5 days to commencing orientation. 2 weeks to its culmination and the start of Dramafest. Just 7 more weeks to the end of another hectic term, only to herald in its successor for a second term.
Since when did life become a major countdown, filled with hallmarks not serving as prominent markers for our memory but a hurdle that we have no choice around it and must painstakingly go through it.
We live life day to day, our vision only fixed on the next nearest milestone not so that we can conquer it with the best of our ability, but so that we may move on from the diminishing numbers that count themselves down.
3 months.
2 weeks.
1 day.
Hours, minutes, seconds.
Time's up! But life's not.
So why count? If everything were ever measurable in quantifiable units, we would very well be automatons programmed to live out the optimal lifestyle programmed according to specific digits. The notion of arbitrary elements in life make it more exciting to analyze and for us to judge the quality (and not quantity) of our living. The lack of a central criteria or fixed judging system means that we will never know if we fall short of what we can become but that gives us the potential and propensity to reach for the skies, which in this case has an arbitrary limit of infinity.

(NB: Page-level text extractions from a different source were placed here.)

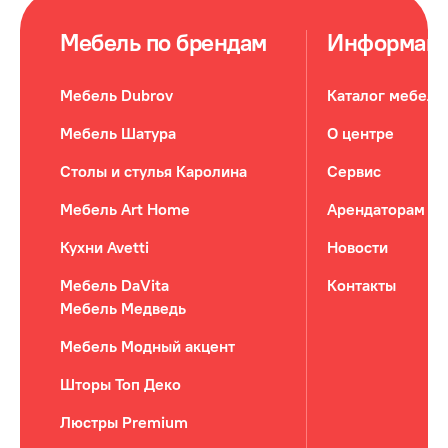
Мебель по брендам
Информац
Мебель Dubrov
Каталог мебели
Мебель Шатура
О центре
Столы и стулья Каролина
Сервис
Мебель Art Home
Арендаторам
Кухни Avetti
Новости
Мебель DaVita
Контакты
Мебель Медведь
Мебель Модный акцент
Шторы Топ Деко
Люстры Premium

Perhaps living day to day isn't such a bad concept after all, depending on how you interpret it. The way I see it, we ought to wake up each morning faced with the ultimate challenge of living the best out of today. No other countdowns but the 24 hours we are blessed with each morning. The countdown to another great day, to an even better day, and to the future. Focus on the present, because that is the best gift, and only use your recollections as a simple guide for the future. But what counts is now.
And the time is now.
And you learn to live like this better when you have a good friend to accompany you on this journey. The possibilities are countless once that happens and a bad day can always be livened up just as easily as it turned sour.